▶ [To-do item]
The answer must be every line from the entries below that includes "amended".

○ ○ ○ ○ ○

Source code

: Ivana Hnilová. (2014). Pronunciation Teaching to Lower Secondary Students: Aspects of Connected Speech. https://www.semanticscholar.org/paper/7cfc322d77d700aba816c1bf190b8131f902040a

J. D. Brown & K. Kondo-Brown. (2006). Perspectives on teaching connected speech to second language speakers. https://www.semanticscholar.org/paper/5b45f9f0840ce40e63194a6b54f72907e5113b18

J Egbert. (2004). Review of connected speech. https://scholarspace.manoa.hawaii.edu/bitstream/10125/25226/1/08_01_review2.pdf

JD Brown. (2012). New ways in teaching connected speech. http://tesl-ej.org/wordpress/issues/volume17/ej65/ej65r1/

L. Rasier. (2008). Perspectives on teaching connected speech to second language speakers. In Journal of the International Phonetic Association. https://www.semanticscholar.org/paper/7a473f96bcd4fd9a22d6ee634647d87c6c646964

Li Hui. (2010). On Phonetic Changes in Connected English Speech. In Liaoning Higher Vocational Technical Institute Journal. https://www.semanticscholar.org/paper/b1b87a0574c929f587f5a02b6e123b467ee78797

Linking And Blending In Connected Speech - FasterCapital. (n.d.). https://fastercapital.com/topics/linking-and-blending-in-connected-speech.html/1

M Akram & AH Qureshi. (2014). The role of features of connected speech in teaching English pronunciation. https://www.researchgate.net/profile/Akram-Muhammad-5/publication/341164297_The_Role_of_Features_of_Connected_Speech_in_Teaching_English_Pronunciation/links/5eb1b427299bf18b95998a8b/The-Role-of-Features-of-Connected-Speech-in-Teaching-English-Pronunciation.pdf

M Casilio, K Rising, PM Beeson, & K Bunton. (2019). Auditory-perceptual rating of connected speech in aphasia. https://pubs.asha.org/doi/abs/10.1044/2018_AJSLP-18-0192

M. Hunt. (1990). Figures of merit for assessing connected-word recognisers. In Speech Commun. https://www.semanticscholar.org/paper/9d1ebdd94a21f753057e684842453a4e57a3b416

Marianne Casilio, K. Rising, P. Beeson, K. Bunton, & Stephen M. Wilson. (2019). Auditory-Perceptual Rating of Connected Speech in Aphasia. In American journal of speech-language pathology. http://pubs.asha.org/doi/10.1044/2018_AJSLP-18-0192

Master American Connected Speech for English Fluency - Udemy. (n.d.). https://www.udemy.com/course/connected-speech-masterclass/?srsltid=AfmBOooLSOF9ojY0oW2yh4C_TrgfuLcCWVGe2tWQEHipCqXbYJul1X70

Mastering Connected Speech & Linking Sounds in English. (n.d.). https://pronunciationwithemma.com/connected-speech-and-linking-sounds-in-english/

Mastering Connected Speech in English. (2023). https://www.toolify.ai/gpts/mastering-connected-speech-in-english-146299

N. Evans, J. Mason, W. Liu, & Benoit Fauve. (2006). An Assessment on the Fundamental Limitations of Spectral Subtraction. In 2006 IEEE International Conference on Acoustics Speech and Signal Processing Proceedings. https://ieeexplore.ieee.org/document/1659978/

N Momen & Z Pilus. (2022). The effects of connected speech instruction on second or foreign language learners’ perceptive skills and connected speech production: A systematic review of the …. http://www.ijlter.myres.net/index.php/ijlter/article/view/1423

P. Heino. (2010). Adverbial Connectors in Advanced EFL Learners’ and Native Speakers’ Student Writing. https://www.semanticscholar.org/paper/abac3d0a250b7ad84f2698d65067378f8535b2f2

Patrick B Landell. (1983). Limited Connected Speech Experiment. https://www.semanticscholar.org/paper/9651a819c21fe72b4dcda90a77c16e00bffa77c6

○ ○ ○ ○ ○

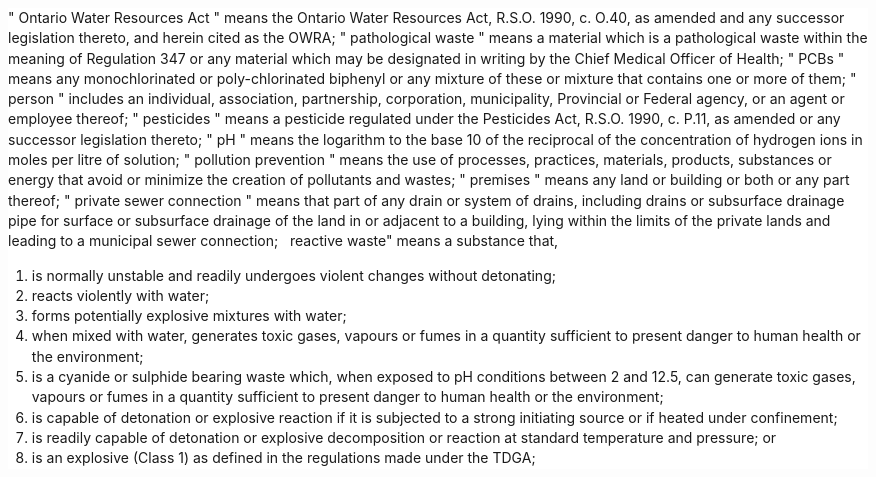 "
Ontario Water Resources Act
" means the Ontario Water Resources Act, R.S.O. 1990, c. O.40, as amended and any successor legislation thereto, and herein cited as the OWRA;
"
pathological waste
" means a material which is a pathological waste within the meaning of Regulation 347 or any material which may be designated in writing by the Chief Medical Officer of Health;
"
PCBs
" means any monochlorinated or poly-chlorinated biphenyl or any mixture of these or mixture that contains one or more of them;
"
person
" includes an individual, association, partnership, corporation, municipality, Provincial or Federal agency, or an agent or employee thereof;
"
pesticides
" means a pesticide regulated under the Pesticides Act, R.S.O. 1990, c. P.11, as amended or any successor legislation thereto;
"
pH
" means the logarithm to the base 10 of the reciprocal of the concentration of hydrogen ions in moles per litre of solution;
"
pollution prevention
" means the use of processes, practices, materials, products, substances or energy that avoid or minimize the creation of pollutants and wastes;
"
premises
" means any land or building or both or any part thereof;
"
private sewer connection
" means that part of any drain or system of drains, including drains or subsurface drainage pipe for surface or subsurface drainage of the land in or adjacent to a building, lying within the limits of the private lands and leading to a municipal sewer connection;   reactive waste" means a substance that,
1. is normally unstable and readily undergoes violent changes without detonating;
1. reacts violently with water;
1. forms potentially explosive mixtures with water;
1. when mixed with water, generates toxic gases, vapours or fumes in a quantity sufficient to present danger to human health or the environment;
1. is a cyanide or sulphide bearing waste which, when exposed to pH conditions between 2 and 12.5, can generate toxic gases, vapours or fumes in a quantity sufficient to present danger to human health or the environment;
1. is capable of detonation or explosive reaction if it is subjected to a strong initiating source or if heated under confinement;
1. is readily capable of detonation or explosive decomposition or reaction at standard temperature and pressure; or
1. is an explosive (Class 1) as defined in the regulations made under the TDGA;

○ ○ ○ ○ ○

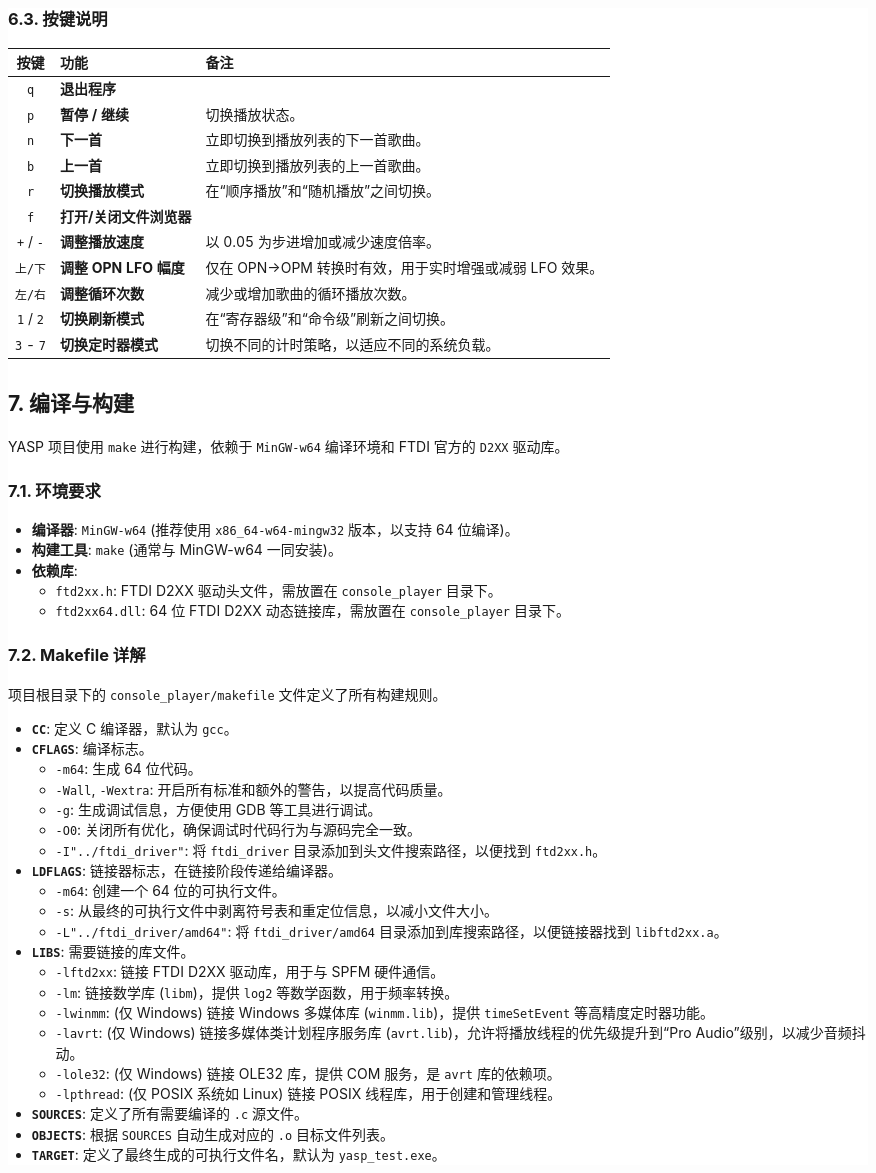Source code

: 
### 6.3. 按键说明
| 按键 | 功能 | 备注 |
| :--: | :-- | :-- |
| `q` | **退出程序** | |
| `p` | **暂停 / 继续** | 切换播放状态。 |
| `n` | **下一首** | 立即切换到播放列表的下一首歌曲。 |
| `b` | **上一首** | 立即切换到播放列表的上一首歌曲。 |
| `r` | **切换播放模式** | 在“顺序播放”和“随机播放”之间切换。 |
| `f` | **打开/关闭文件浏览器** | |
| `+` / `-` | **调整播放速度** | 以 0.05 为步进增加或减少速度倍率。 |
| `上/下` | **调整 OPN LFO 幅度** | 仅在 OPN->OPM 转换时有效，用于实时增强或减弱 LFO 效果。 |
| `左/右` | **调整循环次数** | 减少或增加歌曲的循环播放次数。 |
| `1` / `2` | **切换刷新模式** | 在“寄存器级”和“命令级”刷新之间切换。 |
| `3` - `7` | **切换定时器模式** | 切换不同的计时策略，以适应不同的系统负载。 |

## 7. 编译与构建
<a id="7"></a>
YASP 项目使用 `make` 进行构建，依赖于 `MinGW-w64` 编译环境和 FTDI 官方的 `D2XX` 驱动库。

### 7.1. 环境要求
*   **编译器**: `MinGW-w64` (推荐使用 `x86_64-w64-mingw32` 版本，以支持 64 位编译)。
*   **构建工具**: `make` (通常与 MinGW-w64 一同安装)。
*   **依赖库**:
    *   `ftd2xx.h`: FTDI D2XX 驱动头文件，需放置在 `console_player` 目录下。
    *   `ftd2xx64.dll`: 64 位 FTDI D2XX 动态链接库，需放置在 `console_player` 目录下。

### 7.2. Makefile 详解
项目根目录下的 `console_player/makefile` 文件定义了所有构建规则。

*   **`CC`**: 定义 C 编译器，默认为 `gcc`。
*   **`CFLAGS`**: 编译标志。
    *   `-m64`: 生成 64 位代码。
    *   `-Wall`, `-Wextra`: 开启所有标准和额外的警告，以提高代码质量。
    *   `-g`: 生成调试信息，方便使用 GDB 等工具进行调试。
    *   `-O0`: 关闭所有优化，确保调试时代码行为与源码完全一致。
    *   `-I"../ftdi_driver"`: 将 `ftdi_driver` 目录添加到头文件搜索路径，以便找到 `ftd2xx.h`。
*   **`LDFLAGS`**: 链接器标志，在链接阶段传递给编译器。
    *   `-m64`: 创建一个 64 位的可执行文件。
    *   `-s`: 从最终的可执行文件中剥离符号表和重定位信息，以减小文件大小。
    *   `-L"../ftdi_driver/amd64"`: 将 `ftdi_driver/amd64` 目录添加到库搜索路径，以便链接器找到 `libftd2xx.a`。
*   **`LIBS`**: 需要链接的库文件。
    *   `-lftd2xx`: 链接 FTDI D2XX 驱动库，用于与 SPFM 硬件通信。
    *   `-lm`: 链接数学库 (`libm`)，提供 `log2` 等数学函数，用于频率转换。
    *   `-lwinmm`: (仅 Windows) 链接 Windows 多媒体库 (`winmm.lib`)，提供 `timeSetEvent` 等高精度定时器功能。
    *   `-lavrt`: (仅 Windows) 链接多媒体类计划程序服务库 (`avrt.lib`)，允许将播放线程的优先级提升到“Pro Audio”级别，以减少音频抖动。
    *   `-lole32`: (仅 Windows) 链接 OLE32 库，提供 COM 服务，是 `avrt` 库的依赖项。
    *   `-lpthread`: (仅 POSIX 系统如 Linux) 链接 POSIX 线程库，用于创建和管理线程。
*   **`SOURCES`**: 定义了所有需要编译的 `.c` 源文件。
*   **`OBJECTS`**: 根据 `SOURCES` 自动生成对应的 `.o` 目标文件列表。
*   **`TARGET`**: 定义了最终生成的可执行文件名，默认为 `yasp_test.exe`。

○ ○ ○ ○ ○

▶ [Completed task]
" means the Ontario Water Resources Act, R.S.O. 1990, c. O.40, as amended and any successor legislation thereto, and herein cited as the OWRA;
" means a pesticide regulated under the Pesticides Act, R.S.O. 1990, c. P.11, as amended or any successor legislation thereto;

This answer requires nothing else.